▸ **WORK TO BE COMPLETED**
Copy the lines from the one containing "kingdom: Plantae" through the end of the entries, without any changes.

▸ **LISTED RECORDS**
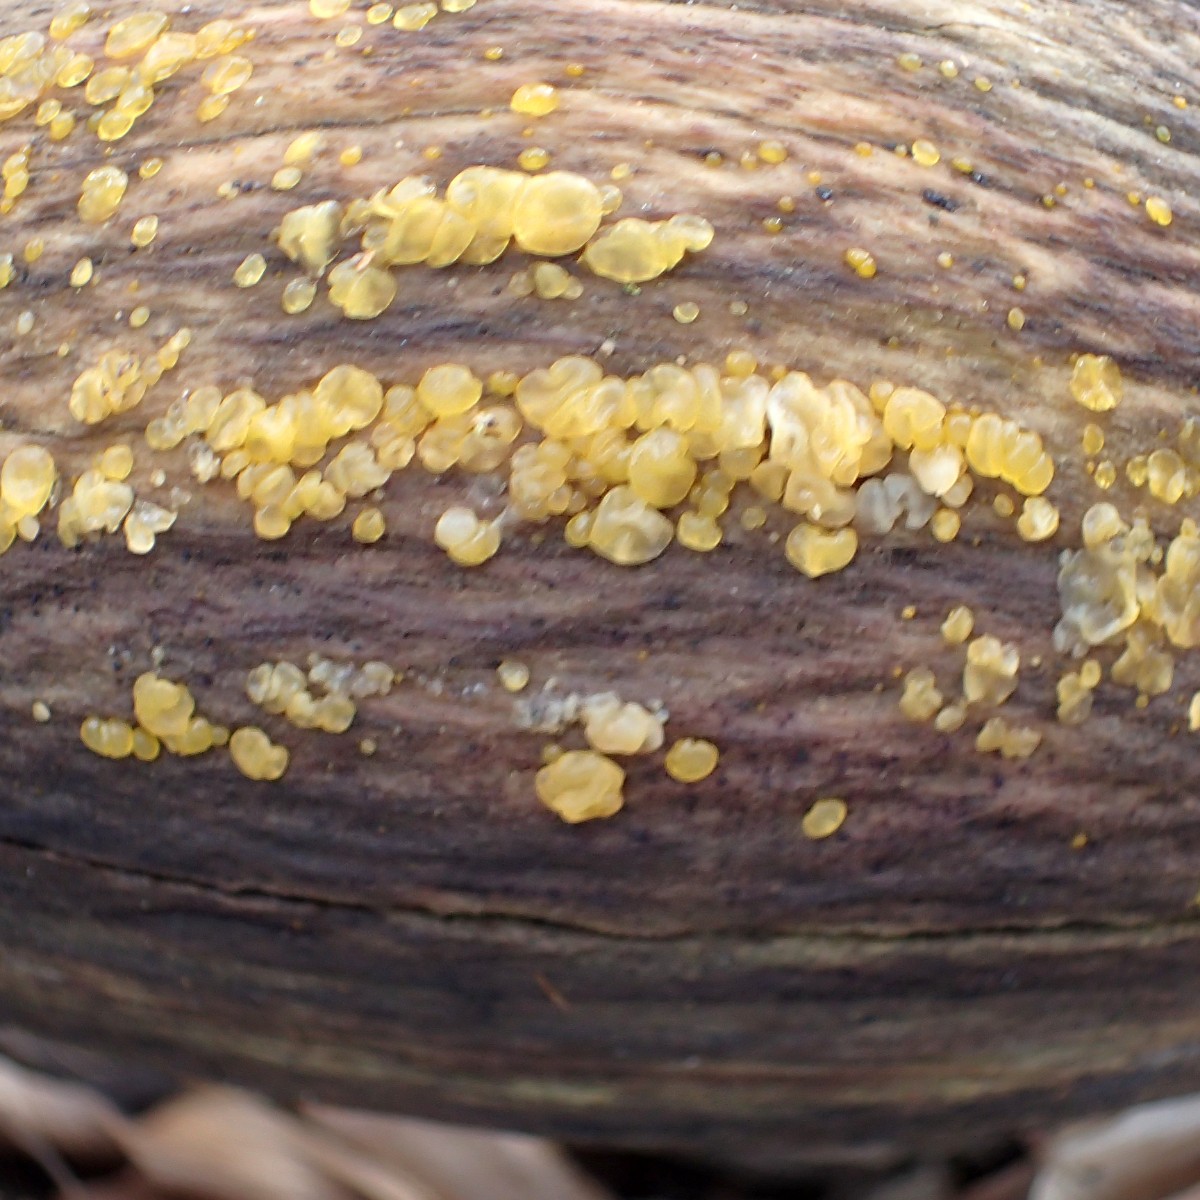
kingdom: Fungi
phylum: Basidiomycota
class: Dacrymycetes
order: Dacrymycetales
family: Dacrymycetaceae
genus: Dacrymyces
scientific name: Dacrymyces
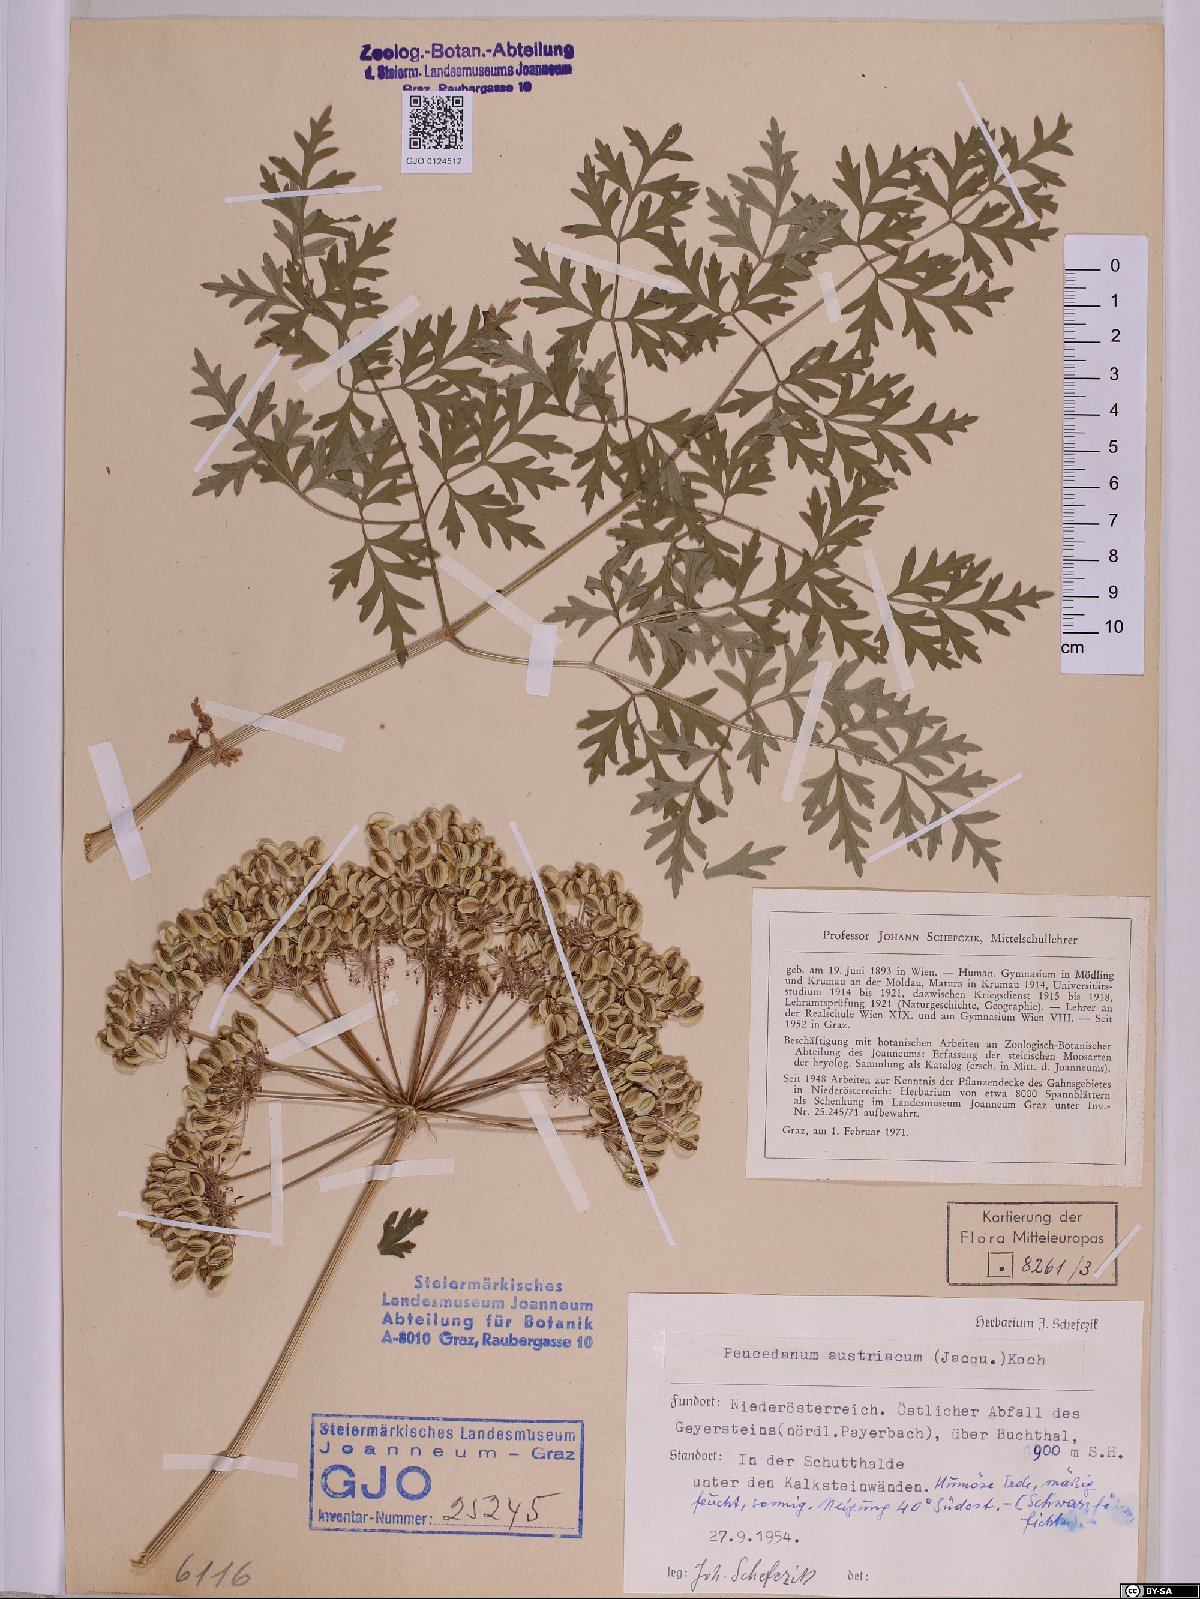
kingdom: Plantae
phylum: Tracheophyta
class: Magnoliopsida
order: Apiales
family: Apiaceae
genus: Peucedanum
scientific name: Peucedanum austriacum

▸ **TASK RESULT**
kingdom: Plantae
phylum: Tracheophyta
class: Magnoliopsida
order: Apiales
family: Apiaceae
genus: Peucedanum
scientific name: Peucedanum austriacum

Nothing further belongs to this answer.